Cosa accadrà adesso? Non solo il cuore, ma anche la mente (malata) mi dice che in gara-5 avremo il ritorno di Steph. E poi sarà decisiva gara-6 a Oklahoma City, magari con un canestro sulla sirena, magari al supplementare. Sull’esempio di quei Phoenix Suns che in Steve Nash avevano, come Curry, il due volte Mvp in carica. Qualcosa vorrà dire…

DeMarre Carroll di Toronto e LeBron James
Nell’altra metà degli States, il Fasullo fasulleggia e Toronto pareggia. (Anche la rima, eh? IlMaxFactor non smette di stupire.) Dopo dieci vittorie consecutive, i Cleveland Cavs cadono due volte all’Air Canada Centre e la serie che assegna un posto nelle Finali Nba è clamorosamente in parità sul 2-2.

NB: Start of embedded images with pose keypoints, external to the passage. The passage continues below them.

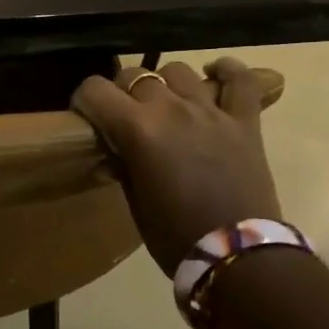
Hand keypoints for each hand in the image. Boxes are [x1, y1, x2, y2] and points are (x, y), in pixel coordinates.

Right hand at [72, 59, 281, 275]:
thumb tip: (115, 148)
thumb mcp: (135, 202)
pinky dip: (226, 71)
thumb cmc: (175, 236)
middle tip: (124, 117)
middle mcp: (171, 109)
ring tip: (165, 104)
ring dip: (164, 84)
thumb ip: (123, 164)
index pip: (95, 90)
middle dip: (121, 92)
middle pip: (135, 75)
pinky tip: (214, 74)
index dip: (85, 100)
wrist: (238, 256)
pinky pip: (240, 81)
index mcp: (138, 129)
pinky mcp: (244, 121)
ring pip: (178, 71)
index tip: (86, 115)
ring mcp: (211, 111)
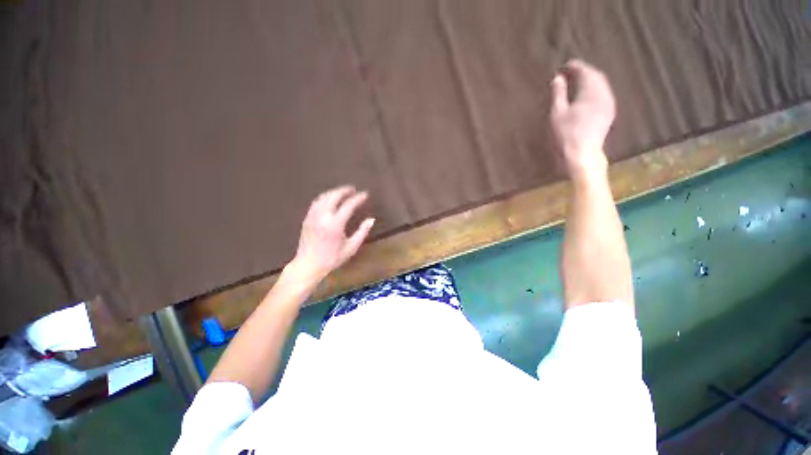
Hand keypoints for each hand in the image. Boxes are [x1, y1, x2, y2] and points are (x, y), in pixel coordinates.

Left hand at [290, 186, 374, 283]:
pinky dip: (325, 197)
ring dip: (334, 192)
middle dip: (344, 190)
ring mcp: (313, 217)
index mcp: (335, 225)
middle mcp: (323, 217)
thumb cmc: (332, 258)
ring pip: (323, 197)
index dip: (358, 198)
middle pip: (334, 196)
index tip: (365, 194)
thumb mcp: (351, 248)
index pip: (348, 205)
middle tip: (353, 189)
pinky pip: (316, 202)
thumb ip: (362, 232)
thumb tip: (371, 220)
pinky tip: (330, 199)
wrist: (308, 265)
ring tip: (343, 192)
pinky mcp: (307, 219)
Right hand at [549, 59, 615, 177]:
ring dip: (590, 80)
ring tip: (577, 82)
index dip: (574, 66)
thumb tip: (558, 78)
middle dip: (583, 72)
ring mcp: (608, 104)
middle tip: (570, 72)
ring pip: (601, 85)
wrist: (582, 154)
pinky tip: (587, 95)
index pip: (584, 71)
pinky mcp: (608, 113)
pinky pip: (603, 94)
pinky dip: (594, 90)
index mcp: (591, 91)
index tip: (564, 66)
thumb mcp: (557, 113)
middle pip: (595, 76)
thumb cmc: (566, 134)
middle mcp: (603, 93)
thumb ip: (558, 94)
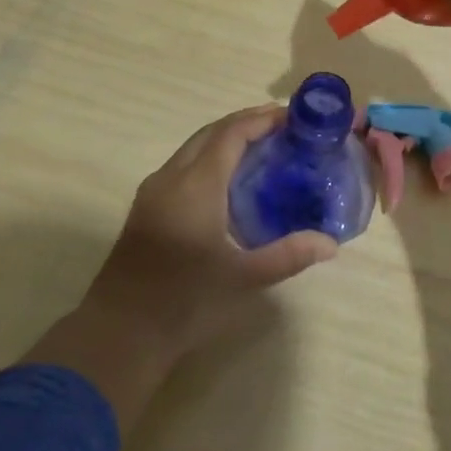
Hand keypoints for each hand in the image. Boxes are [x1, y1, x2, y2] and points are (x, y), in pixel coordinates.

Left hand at [88, 106, 338, 355]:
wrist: (120, 333)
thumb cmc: (185, 301)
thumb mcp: (243, 278)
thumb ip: (289, 255)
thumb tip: (331, 244)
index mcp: (196, 184)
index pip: (231, 133)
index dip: (261, 119)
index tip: (292, 116)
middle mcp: (172, 177)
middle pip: (211, 132)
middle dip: (245, 123)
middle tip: (282, 128)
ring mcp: (154, 192)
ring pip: (193, 148)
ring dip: (225, 139)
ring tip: (261, 148)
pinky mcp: (146, 208)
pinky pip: (182, 166)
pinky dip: (209, 158)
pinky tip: (228, 182)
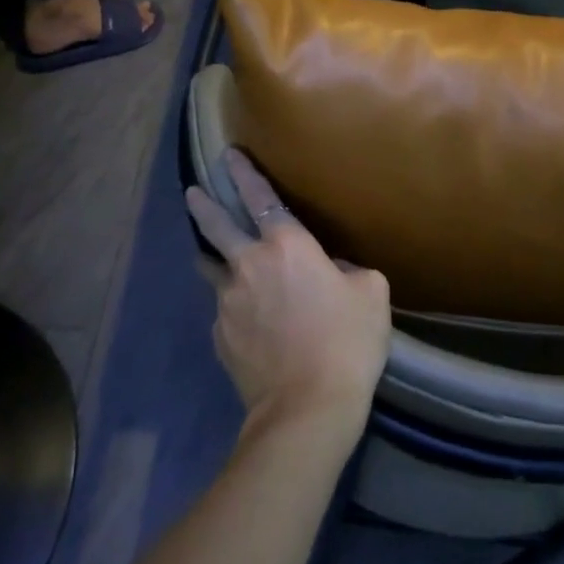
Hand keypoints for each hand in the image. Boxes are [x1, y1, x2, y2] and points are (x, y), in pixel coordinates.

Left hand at [186, 151, 390, 448]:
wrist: (307, 408)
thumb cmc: (347, 342)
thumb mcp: (371, 294)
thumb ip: (349, 272)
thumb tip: (331, 273)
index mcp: (287, 246)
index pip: (261, 198)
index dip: (245, 173)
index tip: (229, 155)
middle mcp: (249, 264)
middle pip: (217, 226)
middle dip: (204, 204)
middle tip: (192, 192)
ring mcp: (228, 301)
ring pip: (213, 269)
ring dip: (211, 257)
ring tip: (209, 255)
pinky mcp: (220, 336)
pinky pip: (224, 311)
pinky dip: (233, 308)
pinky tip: (246, 323)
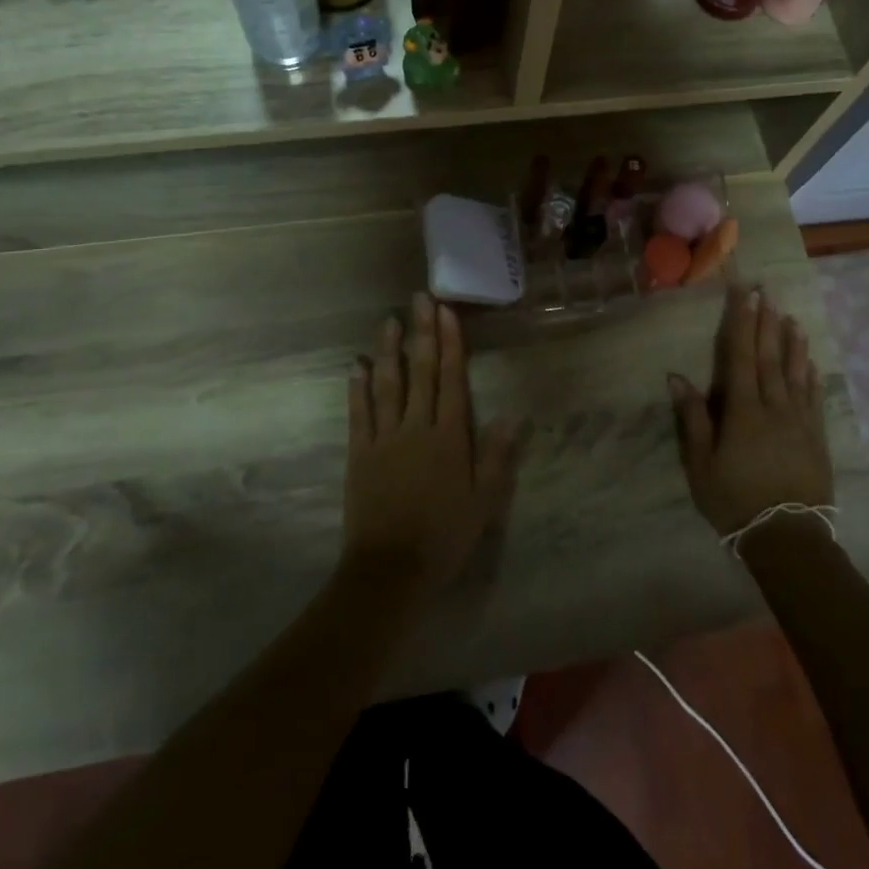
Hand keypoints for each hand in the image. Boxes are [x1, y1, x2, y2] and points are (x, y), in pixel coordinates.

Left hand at [341, 294, 521, 592]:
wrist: (391, 569)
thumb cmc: (444, 535)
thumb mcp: (484, 501)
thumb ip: (496, 456)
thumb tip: (511, 415)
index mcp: (449, 437)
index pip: (451, 379)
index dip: (449, 343)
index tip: (446, 312)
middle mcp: (416, 427)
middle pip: (420, 372)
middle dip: (422, 332)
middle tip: (419, 298)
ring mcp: (384, 438)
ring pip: (387, 385)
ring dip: (388, 351)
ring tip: (389, 321)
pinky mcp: (359, 453)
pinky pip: (359, 414)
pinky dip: (357, 388)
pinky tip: (357, 366)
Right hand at [668, 286, 833, 537]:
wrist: (788, 538)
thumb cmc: (734, 500)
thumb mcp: (701, 464)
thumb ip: (692, 418)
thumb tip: (677, 377)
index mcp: (743, 410)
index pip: (740, 357)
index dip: (741, 323)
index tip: (744, 295)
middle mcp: (774, 407)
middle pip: (769, 357)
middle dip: (766, 323)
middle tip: (766, 293)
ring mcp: (799, 421)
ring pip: (795, 372)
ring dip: (792, 343)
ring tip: (790, 317)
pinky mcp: (817, 437)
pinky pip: (813, 397)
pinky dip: (811, 374)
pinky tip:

Stanotte si torna alla Quicken Loans Arena e non c’è alcun motivo per dubitare che i Cavs possano venire a capo dei canadesi, ma la finale della Eastern Conference ha confermato che l’uso smodato del tiro da tre punti sta condizionando la fase peraltro più efficace della squadra di coach Tyronn Lue, ovvero quella offensiva. Dopo il 14/41 di gara-3, nella partita successiva Cleveland ha avuto l’identica percentuale dall’arco di Toronto (32%) ma in pratica sul doppio dei tentativi (13/41 contro 7/22 dei Raptors), a dimostrazione di quanto sbilanciato e poco equilibrato sia il gioco di LeBron James e soci. Che poi in difesa restano potenzialmente mortiferi, ma troppo incostanti per zittire gli avversari.

Insomma: non sarà la caduta degli Dèi, ma il crollo delle certezze sicuramente sì. Se Golden State e Cleveland riusciranno a ritrovarle, allora potremo vedere il remake della finale dello scorso anno, altrimenti sorpresona. E dopo una stagione regolare che due-tre squadre hanno guardato dall’alto in basso come mai, chi l’avrebbe detto?